Artikel 4. Voortgang onderzoeken

Het college rapporteert in de bedrijfsvoeringparagraaf van de begroting en jaarstukken over de voortgang van de onderzoeken naar de doelmatigheid en doeltreffendheid .

Artikel 5. Rapportage en gevolgtrekking

  • 1. De uitkomsten van een onderzoek worden vastgelegd in een rapportage. Elke rapportage bevat tenminste een analyse van de onderzoeksresultaten en indien nodig aanbevelingen voor verbeteringen.

  • 2. Op basis van de resultaten van ieder onderzoek stelt het college indien nodig een plan van verbetering op. De rapportage en het plan van verbetering worden ter kennisgeving aan de raad en de rekenkamercommissie aangeboden.

Artikel 6. Inwerkingtreding

Deze verordening treedt in werking met ingang van 1 januari 2006, met uitzondering van artikel 3 dat in werking treedt met ingang van 1 juni 2005.

Artikel 7. Citeertitel

Deze verordening kan worden aangehaald als: “Verordening onderzoeken doelmatigheid en doeltreffendheid van de gemeente Harderwijk”.

Ondertekening

Aldus vastgesteld door de raad van de gemeente
Harderwijk in zijn openbare vergadering van
19 mei 2005, onder nummer 38.

Toelichting op de artikelen

Artikel 2. Onderzoeksfrequentie

In artikel 2 wordt het college opgedragen onderzoek te doen naar de doelmatigheid en de doeltreffendheid van het gevoerde bestuur. De raad eist een minimaal aantal uit te voeren externe doelmatigheidsonderzoeken per jaar van het college.

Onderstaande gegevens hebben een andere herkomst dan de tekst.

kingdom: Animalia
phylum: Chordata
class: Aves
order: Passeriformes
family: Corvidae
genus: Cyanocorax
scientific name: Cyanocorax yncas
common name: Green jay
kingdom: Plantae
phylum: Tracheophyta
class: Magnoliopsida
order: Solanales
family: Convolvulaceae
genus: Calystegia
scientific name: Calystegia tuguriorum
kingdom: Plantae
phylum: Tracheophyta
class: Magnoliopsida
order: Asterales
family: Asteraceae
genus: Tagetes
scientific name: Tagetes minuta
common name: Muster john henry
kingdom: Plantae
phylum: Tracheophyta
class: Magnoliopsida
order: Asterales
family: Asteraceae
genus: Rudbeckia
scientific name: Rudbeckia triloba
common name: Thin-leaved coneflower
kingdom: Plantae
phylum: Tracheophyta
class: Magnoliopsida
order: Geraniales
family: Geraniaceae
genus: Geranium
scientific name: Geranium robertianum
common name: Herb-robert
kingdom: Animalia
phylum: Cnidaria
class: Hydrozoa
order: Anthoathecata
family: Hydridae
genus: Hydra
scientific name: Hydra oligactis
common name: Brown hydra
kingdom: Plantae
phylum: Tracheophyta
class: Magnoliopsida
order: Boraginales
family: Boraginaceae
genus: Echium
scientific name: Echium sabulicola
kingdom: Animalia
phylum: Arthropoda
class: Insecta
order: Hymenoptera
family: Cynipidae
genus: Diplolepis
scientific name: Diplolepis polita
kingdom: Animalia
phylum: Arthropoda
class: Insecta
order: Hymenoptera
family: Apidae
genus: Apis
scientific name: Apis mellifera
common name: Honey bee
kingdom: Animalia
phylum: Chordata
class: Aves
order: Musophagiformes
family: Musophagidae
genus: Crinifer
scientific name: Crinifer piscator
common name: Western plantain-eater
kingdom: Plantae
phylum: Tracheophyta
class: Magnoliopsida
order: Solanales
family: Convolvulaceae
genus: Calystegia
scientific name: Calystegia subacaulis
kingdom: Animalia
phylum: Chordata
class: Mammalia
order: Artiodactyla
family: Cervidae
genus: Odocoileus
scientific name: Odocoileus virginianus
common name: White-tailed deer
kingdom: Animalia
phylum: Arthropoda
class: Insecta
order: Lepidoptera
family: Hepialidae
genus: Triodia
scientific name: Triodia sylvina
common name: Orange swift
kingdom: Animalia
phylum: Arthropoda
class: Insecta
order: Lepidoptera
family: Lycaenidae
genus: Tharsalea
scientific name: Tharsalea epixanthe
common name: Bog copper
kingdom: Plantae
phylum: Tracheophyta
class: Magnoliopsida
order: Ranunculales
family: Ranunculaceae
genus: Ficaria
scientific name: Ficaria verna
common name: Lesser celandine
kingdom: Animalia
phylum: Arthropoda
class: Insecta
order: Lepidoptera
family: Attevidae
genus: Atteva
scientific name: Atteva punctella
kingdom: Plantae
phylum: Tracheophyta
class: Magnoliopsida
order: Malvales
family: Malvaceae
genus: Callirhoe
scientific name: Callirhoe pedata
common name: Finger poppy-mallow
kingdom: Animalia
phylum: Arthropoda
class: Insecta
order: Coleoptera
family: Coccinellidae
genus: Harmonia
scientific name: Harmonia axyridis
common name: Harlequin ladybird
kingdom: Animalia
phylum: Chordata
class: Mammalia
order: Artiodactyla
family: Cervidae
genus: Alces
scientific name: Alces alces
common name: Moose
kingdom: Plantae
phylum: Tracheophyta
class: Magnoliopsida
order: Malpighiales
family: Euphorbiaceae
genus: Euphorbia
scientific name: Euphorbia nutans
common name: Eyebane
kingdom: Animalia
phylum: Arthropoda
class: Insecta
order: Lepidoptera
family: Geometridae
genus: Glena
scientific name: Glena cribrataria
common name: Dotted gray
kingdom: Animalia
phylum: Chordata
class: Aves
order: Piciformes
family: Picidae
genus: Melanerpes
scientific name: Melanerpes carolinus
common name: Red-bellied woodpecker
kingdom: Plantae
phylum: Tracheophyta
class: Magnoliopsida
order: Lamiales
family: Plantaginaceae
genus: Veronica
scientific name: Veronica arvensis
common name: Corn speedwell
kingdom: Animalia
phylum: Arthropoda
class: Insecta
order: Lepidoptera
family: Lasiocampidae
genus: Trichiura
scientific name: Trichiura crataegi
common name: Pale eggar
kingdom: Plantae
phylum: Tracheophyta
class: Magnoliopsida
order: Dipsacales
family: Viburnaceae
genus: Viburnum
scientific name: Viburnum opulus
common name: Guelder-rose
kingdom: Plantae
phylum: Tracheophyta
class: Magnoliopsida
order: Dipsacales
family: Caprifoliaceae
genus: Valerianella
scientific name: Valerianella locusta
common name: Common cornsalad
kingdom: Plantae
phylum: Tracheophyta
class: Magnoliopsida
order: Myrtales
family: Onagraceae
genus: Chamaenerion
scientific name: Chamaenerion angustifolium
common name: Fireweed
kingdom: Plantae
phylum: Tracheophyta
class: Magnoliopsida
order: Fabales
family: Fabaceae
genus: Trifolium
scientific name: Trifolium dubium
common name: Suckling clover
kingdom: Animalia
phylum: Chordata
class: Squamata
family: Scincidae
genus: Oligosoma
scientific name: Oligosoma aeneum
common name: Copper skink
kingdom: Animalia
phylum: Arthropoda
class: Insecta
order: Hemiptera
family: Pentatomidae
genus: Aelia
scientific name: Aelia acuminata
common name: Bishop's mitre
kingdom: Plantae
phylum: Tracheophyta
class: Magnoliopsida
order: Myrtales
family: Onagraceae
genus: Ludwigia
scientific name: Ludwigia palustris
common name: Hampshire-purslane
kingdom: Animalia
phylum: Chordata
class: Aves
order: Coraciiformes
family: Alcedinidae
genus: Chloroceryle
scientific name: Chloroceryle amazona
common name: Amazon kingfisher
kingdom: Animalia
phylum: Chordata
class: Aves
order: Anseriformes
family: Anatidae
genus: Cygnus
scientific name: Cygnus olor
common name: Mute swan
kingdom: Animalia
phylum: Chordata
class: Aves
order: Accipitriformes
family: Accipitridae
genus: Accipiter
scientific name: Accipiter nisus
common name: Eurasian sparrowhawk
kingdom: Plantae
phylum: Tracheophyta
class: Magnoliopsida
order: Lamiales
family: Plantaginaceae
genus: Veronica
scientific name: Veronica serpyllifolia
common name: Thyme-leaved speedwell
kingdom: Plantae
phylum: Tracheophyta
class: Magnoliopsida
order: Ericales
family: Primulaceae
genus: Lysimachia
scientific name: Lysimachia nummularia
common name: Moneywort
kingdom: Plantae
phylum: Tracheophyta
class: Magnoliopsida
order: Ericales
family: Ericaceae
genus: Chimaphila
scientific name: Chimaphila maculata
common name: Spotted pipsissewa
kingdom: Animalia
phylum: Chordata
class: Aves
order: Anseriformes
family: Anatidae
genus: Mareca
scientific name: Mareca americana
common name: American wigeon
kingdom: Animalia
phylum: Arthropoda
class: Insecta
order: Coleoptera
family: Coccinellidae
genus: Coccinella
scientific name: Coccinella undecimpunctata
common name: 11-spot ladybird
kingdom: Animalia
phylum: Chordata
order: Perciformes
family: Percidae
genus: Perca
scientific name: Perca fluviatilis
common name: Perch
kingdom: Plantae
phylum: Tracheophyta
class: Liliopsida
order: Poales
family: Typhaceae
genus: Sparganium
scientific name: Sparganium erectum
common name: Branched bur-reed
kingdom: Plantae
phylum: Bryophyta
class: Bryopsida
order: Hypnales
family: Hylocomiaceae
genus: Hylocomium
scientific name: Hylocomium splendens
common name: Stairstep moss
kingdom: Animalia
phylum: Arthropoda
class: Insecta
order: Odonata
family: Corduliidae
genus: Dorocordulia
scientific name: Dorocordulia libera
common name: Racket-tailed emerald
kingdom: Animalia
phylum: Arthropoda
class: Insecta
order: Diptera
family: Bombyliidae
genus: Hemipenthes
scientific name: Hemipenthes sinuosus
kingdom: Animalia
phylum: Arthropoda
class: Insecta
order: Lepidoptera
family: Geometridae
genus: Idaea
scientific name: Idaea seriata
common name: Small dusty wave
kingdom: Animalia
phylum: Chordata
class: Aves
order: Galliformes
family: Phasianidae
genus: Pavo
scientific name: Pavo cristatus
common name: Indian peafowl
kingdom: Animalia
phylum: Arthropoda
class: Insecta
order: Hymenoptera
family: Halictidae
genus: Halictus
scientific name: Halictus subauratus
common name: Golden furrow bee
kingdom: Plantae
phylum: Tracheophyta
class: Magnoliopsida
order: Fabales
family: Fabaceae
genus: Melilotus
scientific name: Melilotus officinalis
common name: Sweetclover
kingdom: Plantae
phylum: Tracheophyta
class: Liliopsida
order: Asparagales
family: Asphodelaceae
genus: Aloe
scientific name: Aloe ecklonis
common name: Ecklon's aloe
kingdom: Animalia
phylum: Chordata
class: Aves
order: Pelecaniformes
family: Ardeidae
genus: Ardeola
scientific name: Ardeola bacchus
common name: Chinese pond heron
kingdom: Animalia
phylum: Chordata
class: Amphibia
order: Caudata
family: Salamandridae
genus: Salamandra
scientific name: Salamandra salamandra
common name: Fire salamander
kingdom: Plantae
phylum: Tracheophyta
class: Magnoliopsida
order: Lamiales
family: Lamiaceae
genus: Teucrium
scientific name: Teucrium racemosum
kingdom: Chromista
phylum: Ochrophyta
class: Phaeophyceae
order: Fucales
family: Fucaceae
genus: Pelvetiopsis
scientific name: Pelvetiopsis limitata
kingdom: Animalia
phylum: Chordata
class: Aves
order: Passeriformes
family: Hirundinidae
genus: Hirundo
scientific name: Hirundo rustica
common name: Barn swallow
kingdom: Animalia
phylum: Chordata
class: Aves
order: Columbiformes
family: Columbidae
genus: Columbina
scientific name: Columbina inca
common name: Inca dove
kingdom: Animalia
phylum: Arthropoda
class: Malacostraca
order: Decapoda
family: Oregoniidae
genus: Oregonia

De onderzoeken naar de doelmatigheid betreffen onderzoeken naar de uitvoering van het beleid en het beheer van middelen. Een eerste invalshoek is de gemeentelijke organisatie, een tweede invalshoek is de procesgang. Hiervoor kan men kijken naar de gemeentelijke taken. De onderzoeken naar doelmatigheid van de uitvoering van gemeentelijk beleid en het beheer van middelen wordt, uit oogpunt van onafhankelijkheid, door derden onderzocht.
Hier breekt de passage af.